**Problem description**
Give again, word for word, the lines below that run from the line with "A Double / Triple" through the line with "this description. |". Drop the pictures.

**** Data in this exercise

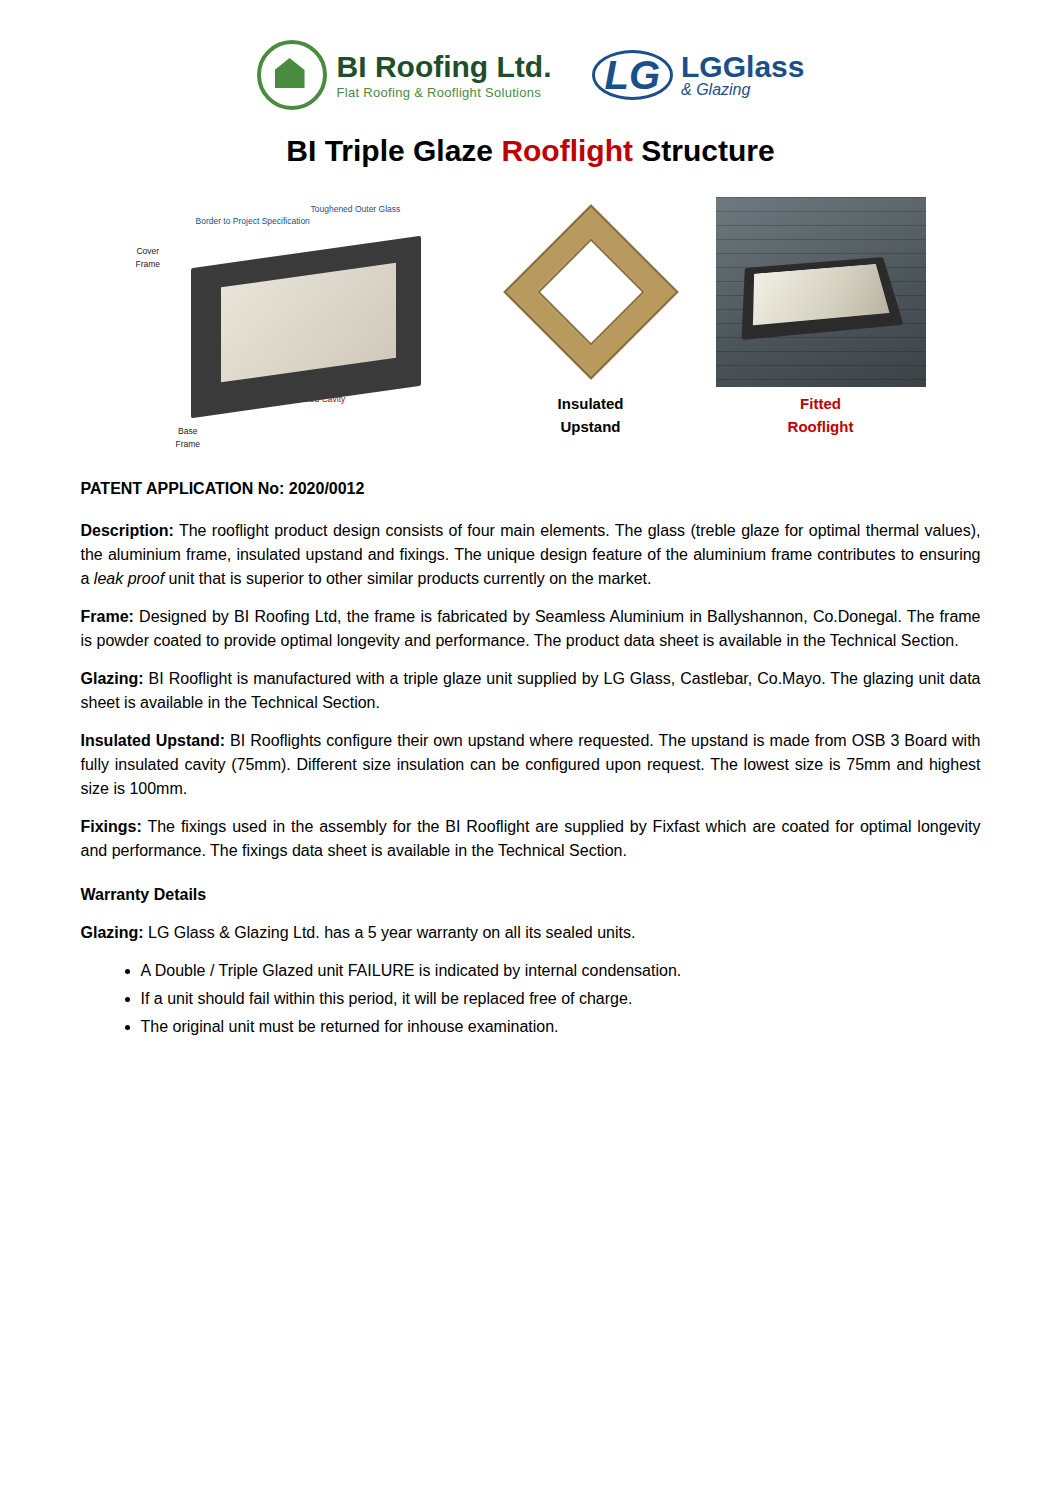BI Roofing Ltd.
Flat Roofing & Rooflight Solutions
LG LGGlass
& Glazing
BI Triple Glaze Rooflight Structure
Toughened Outer Glass Border to Project Specification Cover
Frame Centre Low E- Glass Inner Low E- Glass 12mm Argon Gas Filled Cavity Base
Frame
Insulated
Upstand
Fitted
Rooflight
PATENT APPLICATION No: 2020/0012
Description: The rooflight product design consists of four main elements. The glass (treble glaze for optimal thermal values), the aluminium frame, insulated upstand and fixings. The unique design feature of the aluminium frame contributes to ensuring a leak proof unit that is superior to other similar products currently on the market.
Frame: Designed by BI Roofing Ltd, the frame is fabricated by Seamless Aluminium in Ballyshannon, Co.Donegal. The frame is powder coated to provide optimal longevity and performance. The product data sheet is available in the Technical Section.
Glazing: BI Rooflight is manufactured with a triple glaze unit supplied by LG Glass, Castlebar, Co.Mayo. The glazing unit data sheet is available in the Technical Section.
Insulated Upstand: BI Rooflights configure their own upstand where requested. The upstand is made from OSB 3 Board with fully insulated cavity (75mm). Different size insulation can be configured upon request. The lowest size is 75mm and highest size is 100mm.
Fixings: The fixings used in the assembly for the BI Rooflight are supplied by Fixfast which are coated for optimal longevity and performance. The fixings data sheet is available in the Technical Section.
Warranty Details
Glazing: LG Glass & Glazing Ltd. has a 5 year warranty on all its sealed units.
A Double / Triple Glazed unit FAILURE is indicated by internal condensation.
If a unit should fail within this period, it will be replaced free of charge.
The original unit must be returned for inhouse examination.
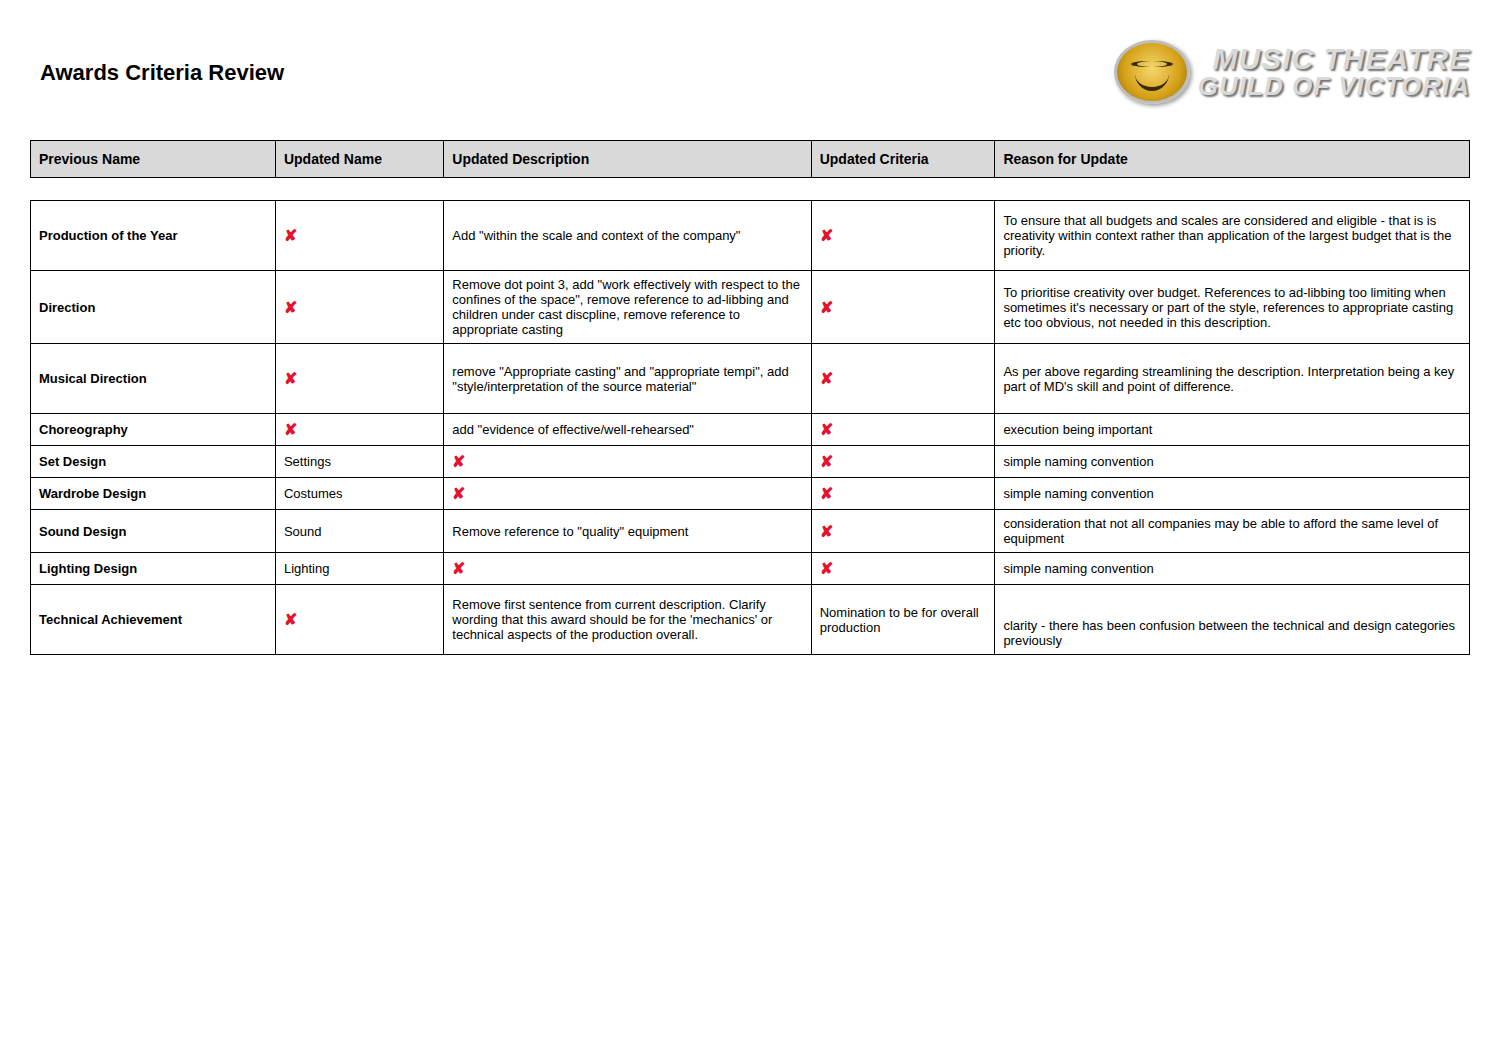Awards Criteria Review
MUSIC THEATRE GUILD OF VICTORIA
| Previous Name | Updated Name | Updated Description | Updated Criteria | Reason for Update |
| --- | --- | --- | --- | --- |
| Production of the Year | ✘ | Add "within the scale and context of the company" | ✘ | To ensure that all budgets and scales are considered and eligible - that is is creativity within context rather than application of the largest budget that is the priority. |
| Direction | ✘ | Remove dot point 3, add "work effectively with respect to the confines of the space", remove reference to ad-libbing and children under cast discpline, remove reference to appropriate casting | ✘ | To prioritise creativity over budget. References to ad-libbing too limiting when sometimes it's necessary or part of the style, references to appropriate casting etc too obvious, not needed in this description. |
| Musical Direction | ✘ | remove "Appropriate casting" and "appropriate tempi", add "style/interpretation of the source material" | ✘ | As per above regarding streamlining the description. Interpretation being a key part of MD's skill and point of difference. |
| Choreography | ✘ | add "evidence of effective/well-rehearsed" | ✘ | execution being important |
| Set Design | Settings | ✘ | ✘ | simple naming convention |
| Wardrobe Design | Costumes | ✘ | ✘ | simple naming convention |
| Sound Design | Sound | Remove reference to "quality" equipment | ✘ | consideration that not all companies may be able to afford the same level of equipment |
| Lighting Design | Lighting | ✘ | ✘ | simple naming convention |
| Technical Achievement | ✘ | Remove first sentence from current description. Clarify wording that this award should be for the 'mechanics' or technical aspects of the production overall. | Nomination to be for overall production | clarity - there has been confusion between the technical and design categories previously |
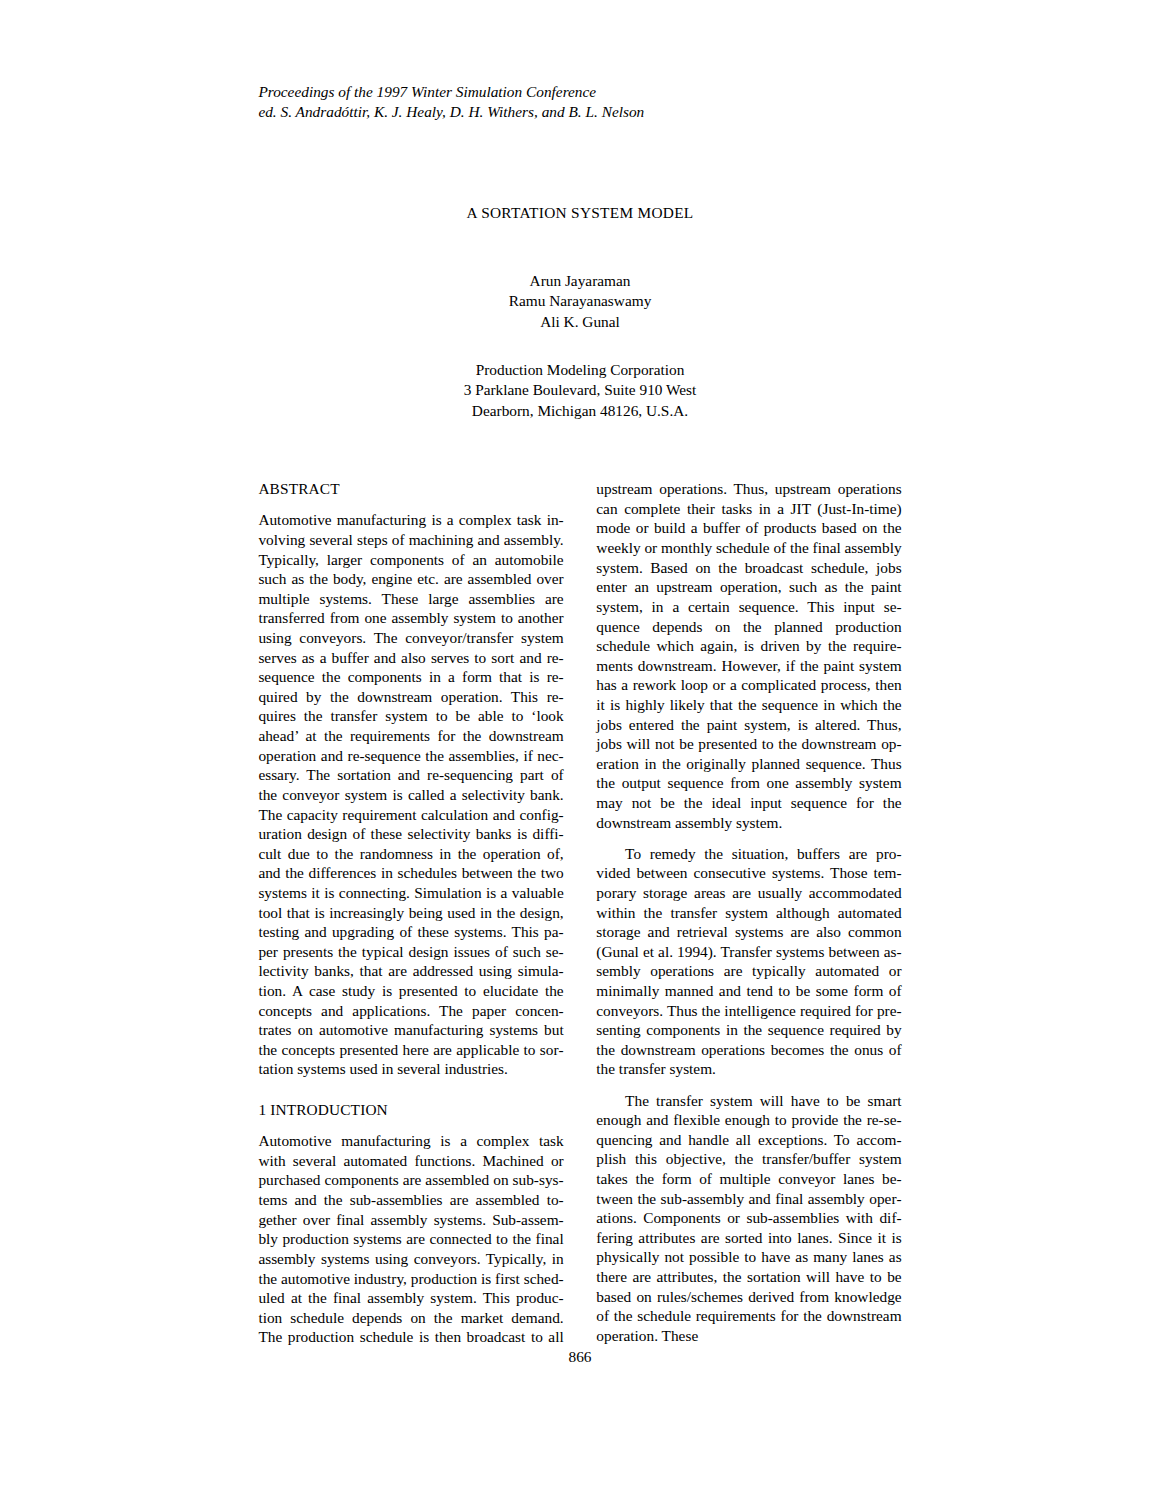Proceedings of the 1997 Winter Simulation Conference
ed. S. Andradóttir, K. J. Healy, D. H. Withers, and B. L. Nelson
A SORTATION SYSTEM MODEL
Arun Jayaraman
Ramu Narayanaswamy
Ali K. Gunal
Production Modeling Corporation
3 Parklane Boulevard, Suite 910 West
Dearborn, Michigan 48126, U.S.A.
ABSTRACT
Automotive manufacturing is a complex task involving several steps of machining and assembly. Typically, larger components of an automobile such as the body, engine etc. are assembled over multiple systems. These large assemblies are transferred from one assembly system to another using conveyors. The conveyor/transfer system serves as a buffer and also serves to sort and re-sequence the components in a form that is required by the downstream operation. This requires the transfer system to be able to ‘look ahead’ at the requirements for the downstream operation and re-sequence the assemblies, if necessary. The sortation and re-sequencing part of the conveyor system is called a selectivity bank. The capacity requirement calculation and configuration design of these selectivity banks is difficult due to the randomness in the operation of, and the differences in schedules between the two systems it is connecting. Simulation is a valuable tool that is increasingly being used in the design, testing and upgrading of these systems. This paper presents the typical design issues of such selectivity banks, that are addressed using simulation. A case study is presented to elucidate the concepts and applications. The paper concentrates on automotive manufacturing systems but the concepts presented here are applicable to sortation systems used in several industries.
1 INTRODUCTION
Automotive manufacturing is a complex task with several automated functions. Machined or purchased components are assembled on sub-systems and the sub-assemblies are assembled together over final assembly systems. Sub-assembly production systems are connected to the final assembly systems using conveyors. Typically, in the automotive industry, production is first scheduled at the final assembly system. This production schedule depends on the market demand. The production schedule is then broadcast to all upstream operations. Thus, upstream operations can complete their tasks in a JIT (Just-In-time) mode or build a buffer of products based on the weekly or monthly schedule of the final assembly system. Based on the broadcast schedule, jobs enter an upstream operation, such as the paint system, in a certain sequence. This input sequence depends on the planned production schedule which again, is driven by the requirements downstream. However, if the paint system has a rework loop or a complicated process, then it is highly likely that the sequence in which the jobs entered the paint system, is altered. Thus, jobs will not be presented to the downstream operation in the originally planned sequence. Thus the output sequence from one assembly system may not be the ideal input sequence for the downstream assembly system.
To remedy the situation, buffers are provided between consecutive systems. Those temporary storage areas are usually accommodated within the transfer system although automated storage and retrieval systems are also common (Gunal et al. 1994). Transfer systems between assembly operations are typically automated or minimally manned and tend to be some form of conveyors. Thus the intelligence required for presenting components in the sequence required by the downstream operations becomes the onus of the transfer system.
The transfer system will have to be smart enough and flexible enough to provide the re-sequencing and handle all exceptions. To accomplish this objective, the transfer/buffer system takes the form of multiple conveyor lanes between the sub-assembly and final assembly operations. Components or sub-assemblies with differing attributes are sorted into lanes. Since it is physically not possible to have as many lanes as there are attributes, the sortation will have to be based on rules/schemes derived from knowledge of the schedule requirements for the downstream operation. These
866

********

**Exercise answer**
A Double / Triple Glazed unit FAILURE is indicated by internal condensation.
If a unit should fail within this period, it will be replaced free of charge.
The original unit must be returned for inhouse examination.
Awards Criteria Review
MUSIC THEATRE GUILD OF VICTORIA
| Previous Name | Updated Name | Updated Description | Updated Criteria | Reason for Update |
| --- | --- | --- | --- | --- |
| Production of the Year | ✘ | Add "within the scale and context of the company" | ✘ | To ensure that all budgets and scales are considered and eligible - that is is creativity within context rather than application of the largest budget that is the priority. |
| Direction | ✘ | Remove dot point 3, add "work effectively with respect to the confines of the space", remove reference to ad-libbing and children under cast discpline, remove reference to appropriate casting | ✘ | To prioritise creativity over budget. References to ad-libbing too limiting when sometimes it's necessary or part of the style, references to appropriate casting etc too obvious, not needed in this description. |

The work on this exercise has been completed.